(Source records)

>>

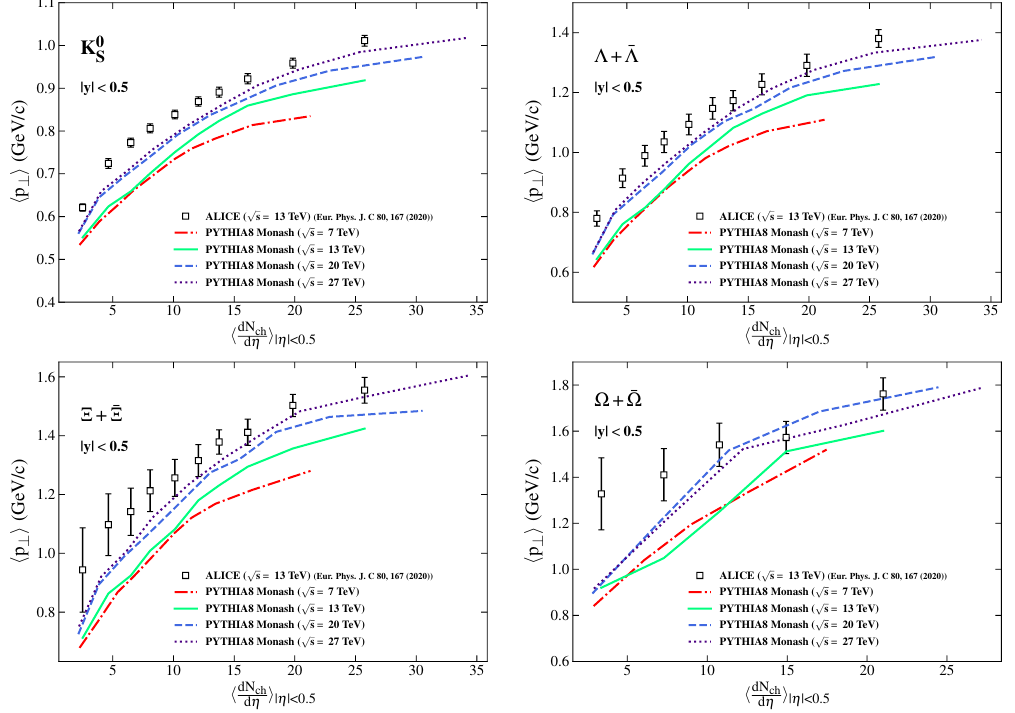
< 0.5 at √ s = 7 TeV, y | |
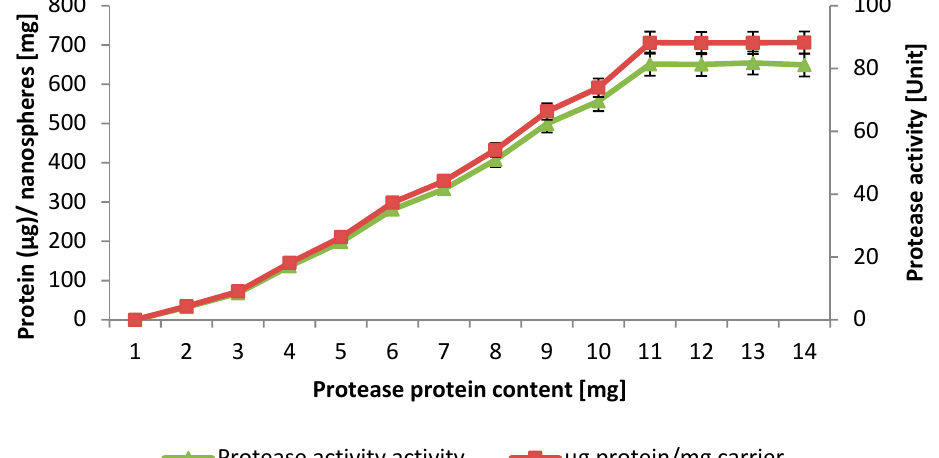
Figure 5. Loading efficiency of hollow core-mesoporous shell silica nanospheres for immobilization of NPST-AK15 protease.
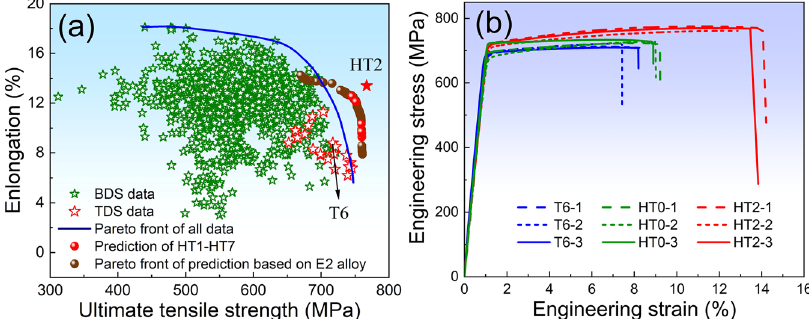
Fig. 3 Multi-objective optimization results and comparison of alloy performance. a The data distribution of BDS and TDS data sets and the Pareto front formed by them, and the Pareto front of E2 alloy properties determined by NSGA - II algorithm (the red dots are the prediction results of HT1-HT7). The red pentagram corresponds to the experimental results of HT2 in Table 1; b The engineering stress-strain curves of E2 specimens treated by T6, HT0, and HT2 processes are in Table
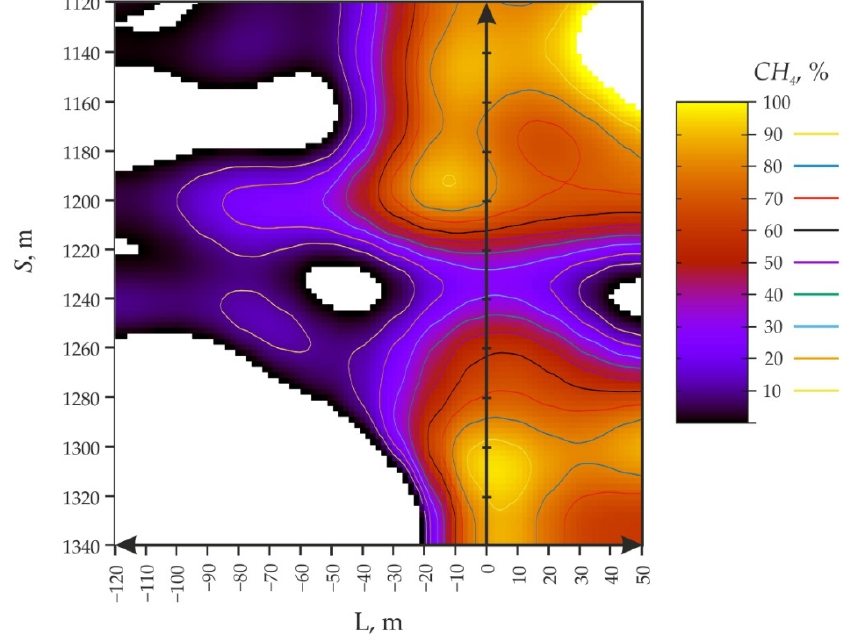
Figure 4. Spatial distribution of methane release dynamics in well No. 4.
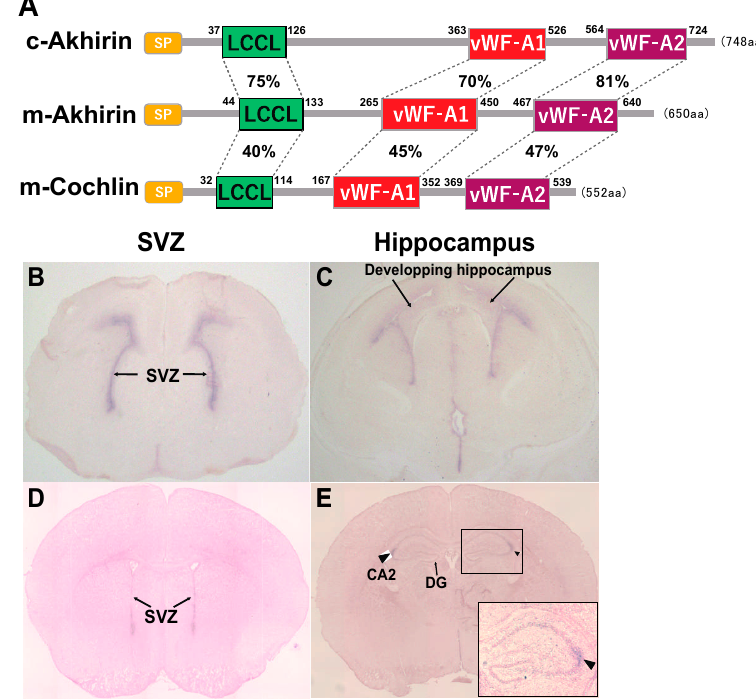
Figure 1. ( A ): A simple schematic diagram of chick and mouse AKH, mouse cochlin protein structure. The amino acid number is presented for each domain. ( B – E ): The expression of AKH mRNA in SVZ ( B , D ) and the hippocampus region ( C , E ) of the mouse brain at E17 ( B , C ) and P20 ( D , E ). Arrows indicate SVZ niche areas along the LV regions ( B , D ) and the developing hippocampus ( C ). Arrowheads indicate the hippocampal CA2 region ( E ).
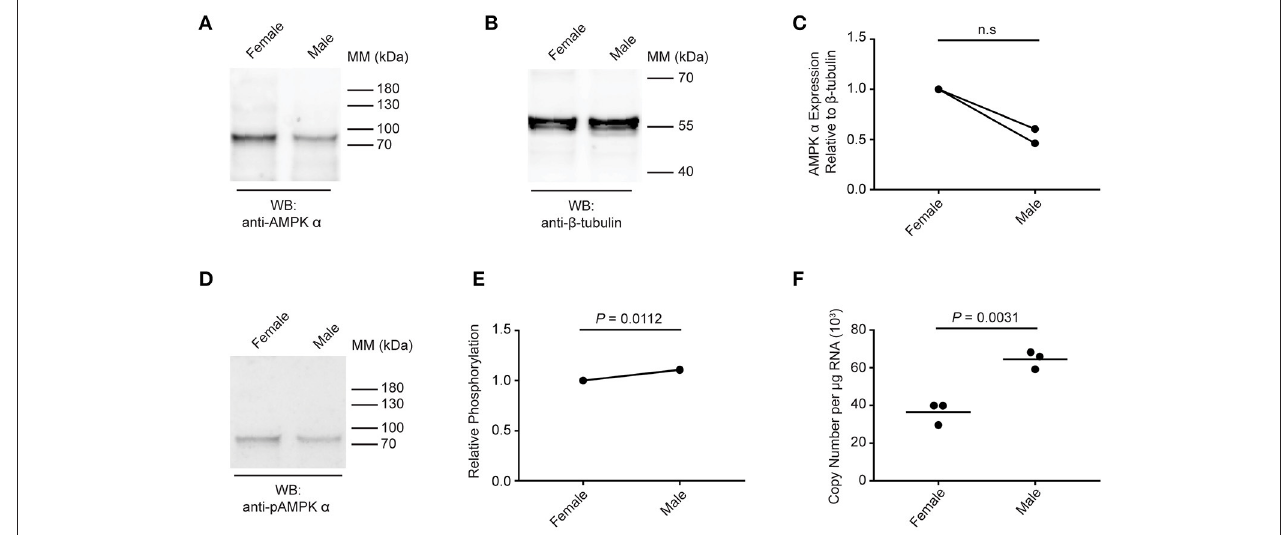
FIGURE 4 | Expression and phosphorylation of AMPK α in female and male schistosomes. (A) Lysates of adult female and male schistosomes were probed by Western blot with anti-AMPK α antibodies. (B) Lysates of adult female and male schistosomes were probed by Western blot with anti- β -tubulin antibodies. (C) The intensity of the anti-AMPK α signal relative the anti- β -tubulin signal for each sample was determined, and the signals normalized to that obtained with female worms (results from two independent biological replicates are shown). (D) Lysates of adult female and male schistosomes were probed by Western blot with anti-pAMPK α antibody. (E) The intensity of the anti-pAMPK α signal relative the anti-AMPK α signal [from (A) ] for each sample was determined, and the signals normalized to that obtained with female worms (results for two independent biological replicates are shown). (F) AMPK α transcripts in adult female and male S. mansoni were quantified using quantitative real-time RT-PCR. WB, indicates the antibody used for Western blotting; Positions of molecular mass (MM) markers, in kilodaltons (kDa), are indicated to the right of each blot.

<<

## What is being asked:
Using the data above, print only the lines starting at the one with "Figure 4. Spatial" and ending at the one with "Figure 1. ( A", exactly as they stand, minus the pictures.

## Answer space:
Figure 4. Spatial distribution of methane release dynamics in well No. 4.
Figure 1. ( A ): A simple schematic diagram of chick and mouse AKH, mouse cochlin protein structure. The amino acid number is presented for each domain. ( B – E ): The expression of AKH mRNA in SVZ ( B , D ) and the hippocampus region ( C , E ) of the mouse brain at E17 ( B , C ) and P20 ( D , E ). Arrows indicate SVZ niche areas along the LV regions ( B , D ) and the developing hippocampus ( C ). Arrowheads indicate the hippocampal CA2 region ( E ).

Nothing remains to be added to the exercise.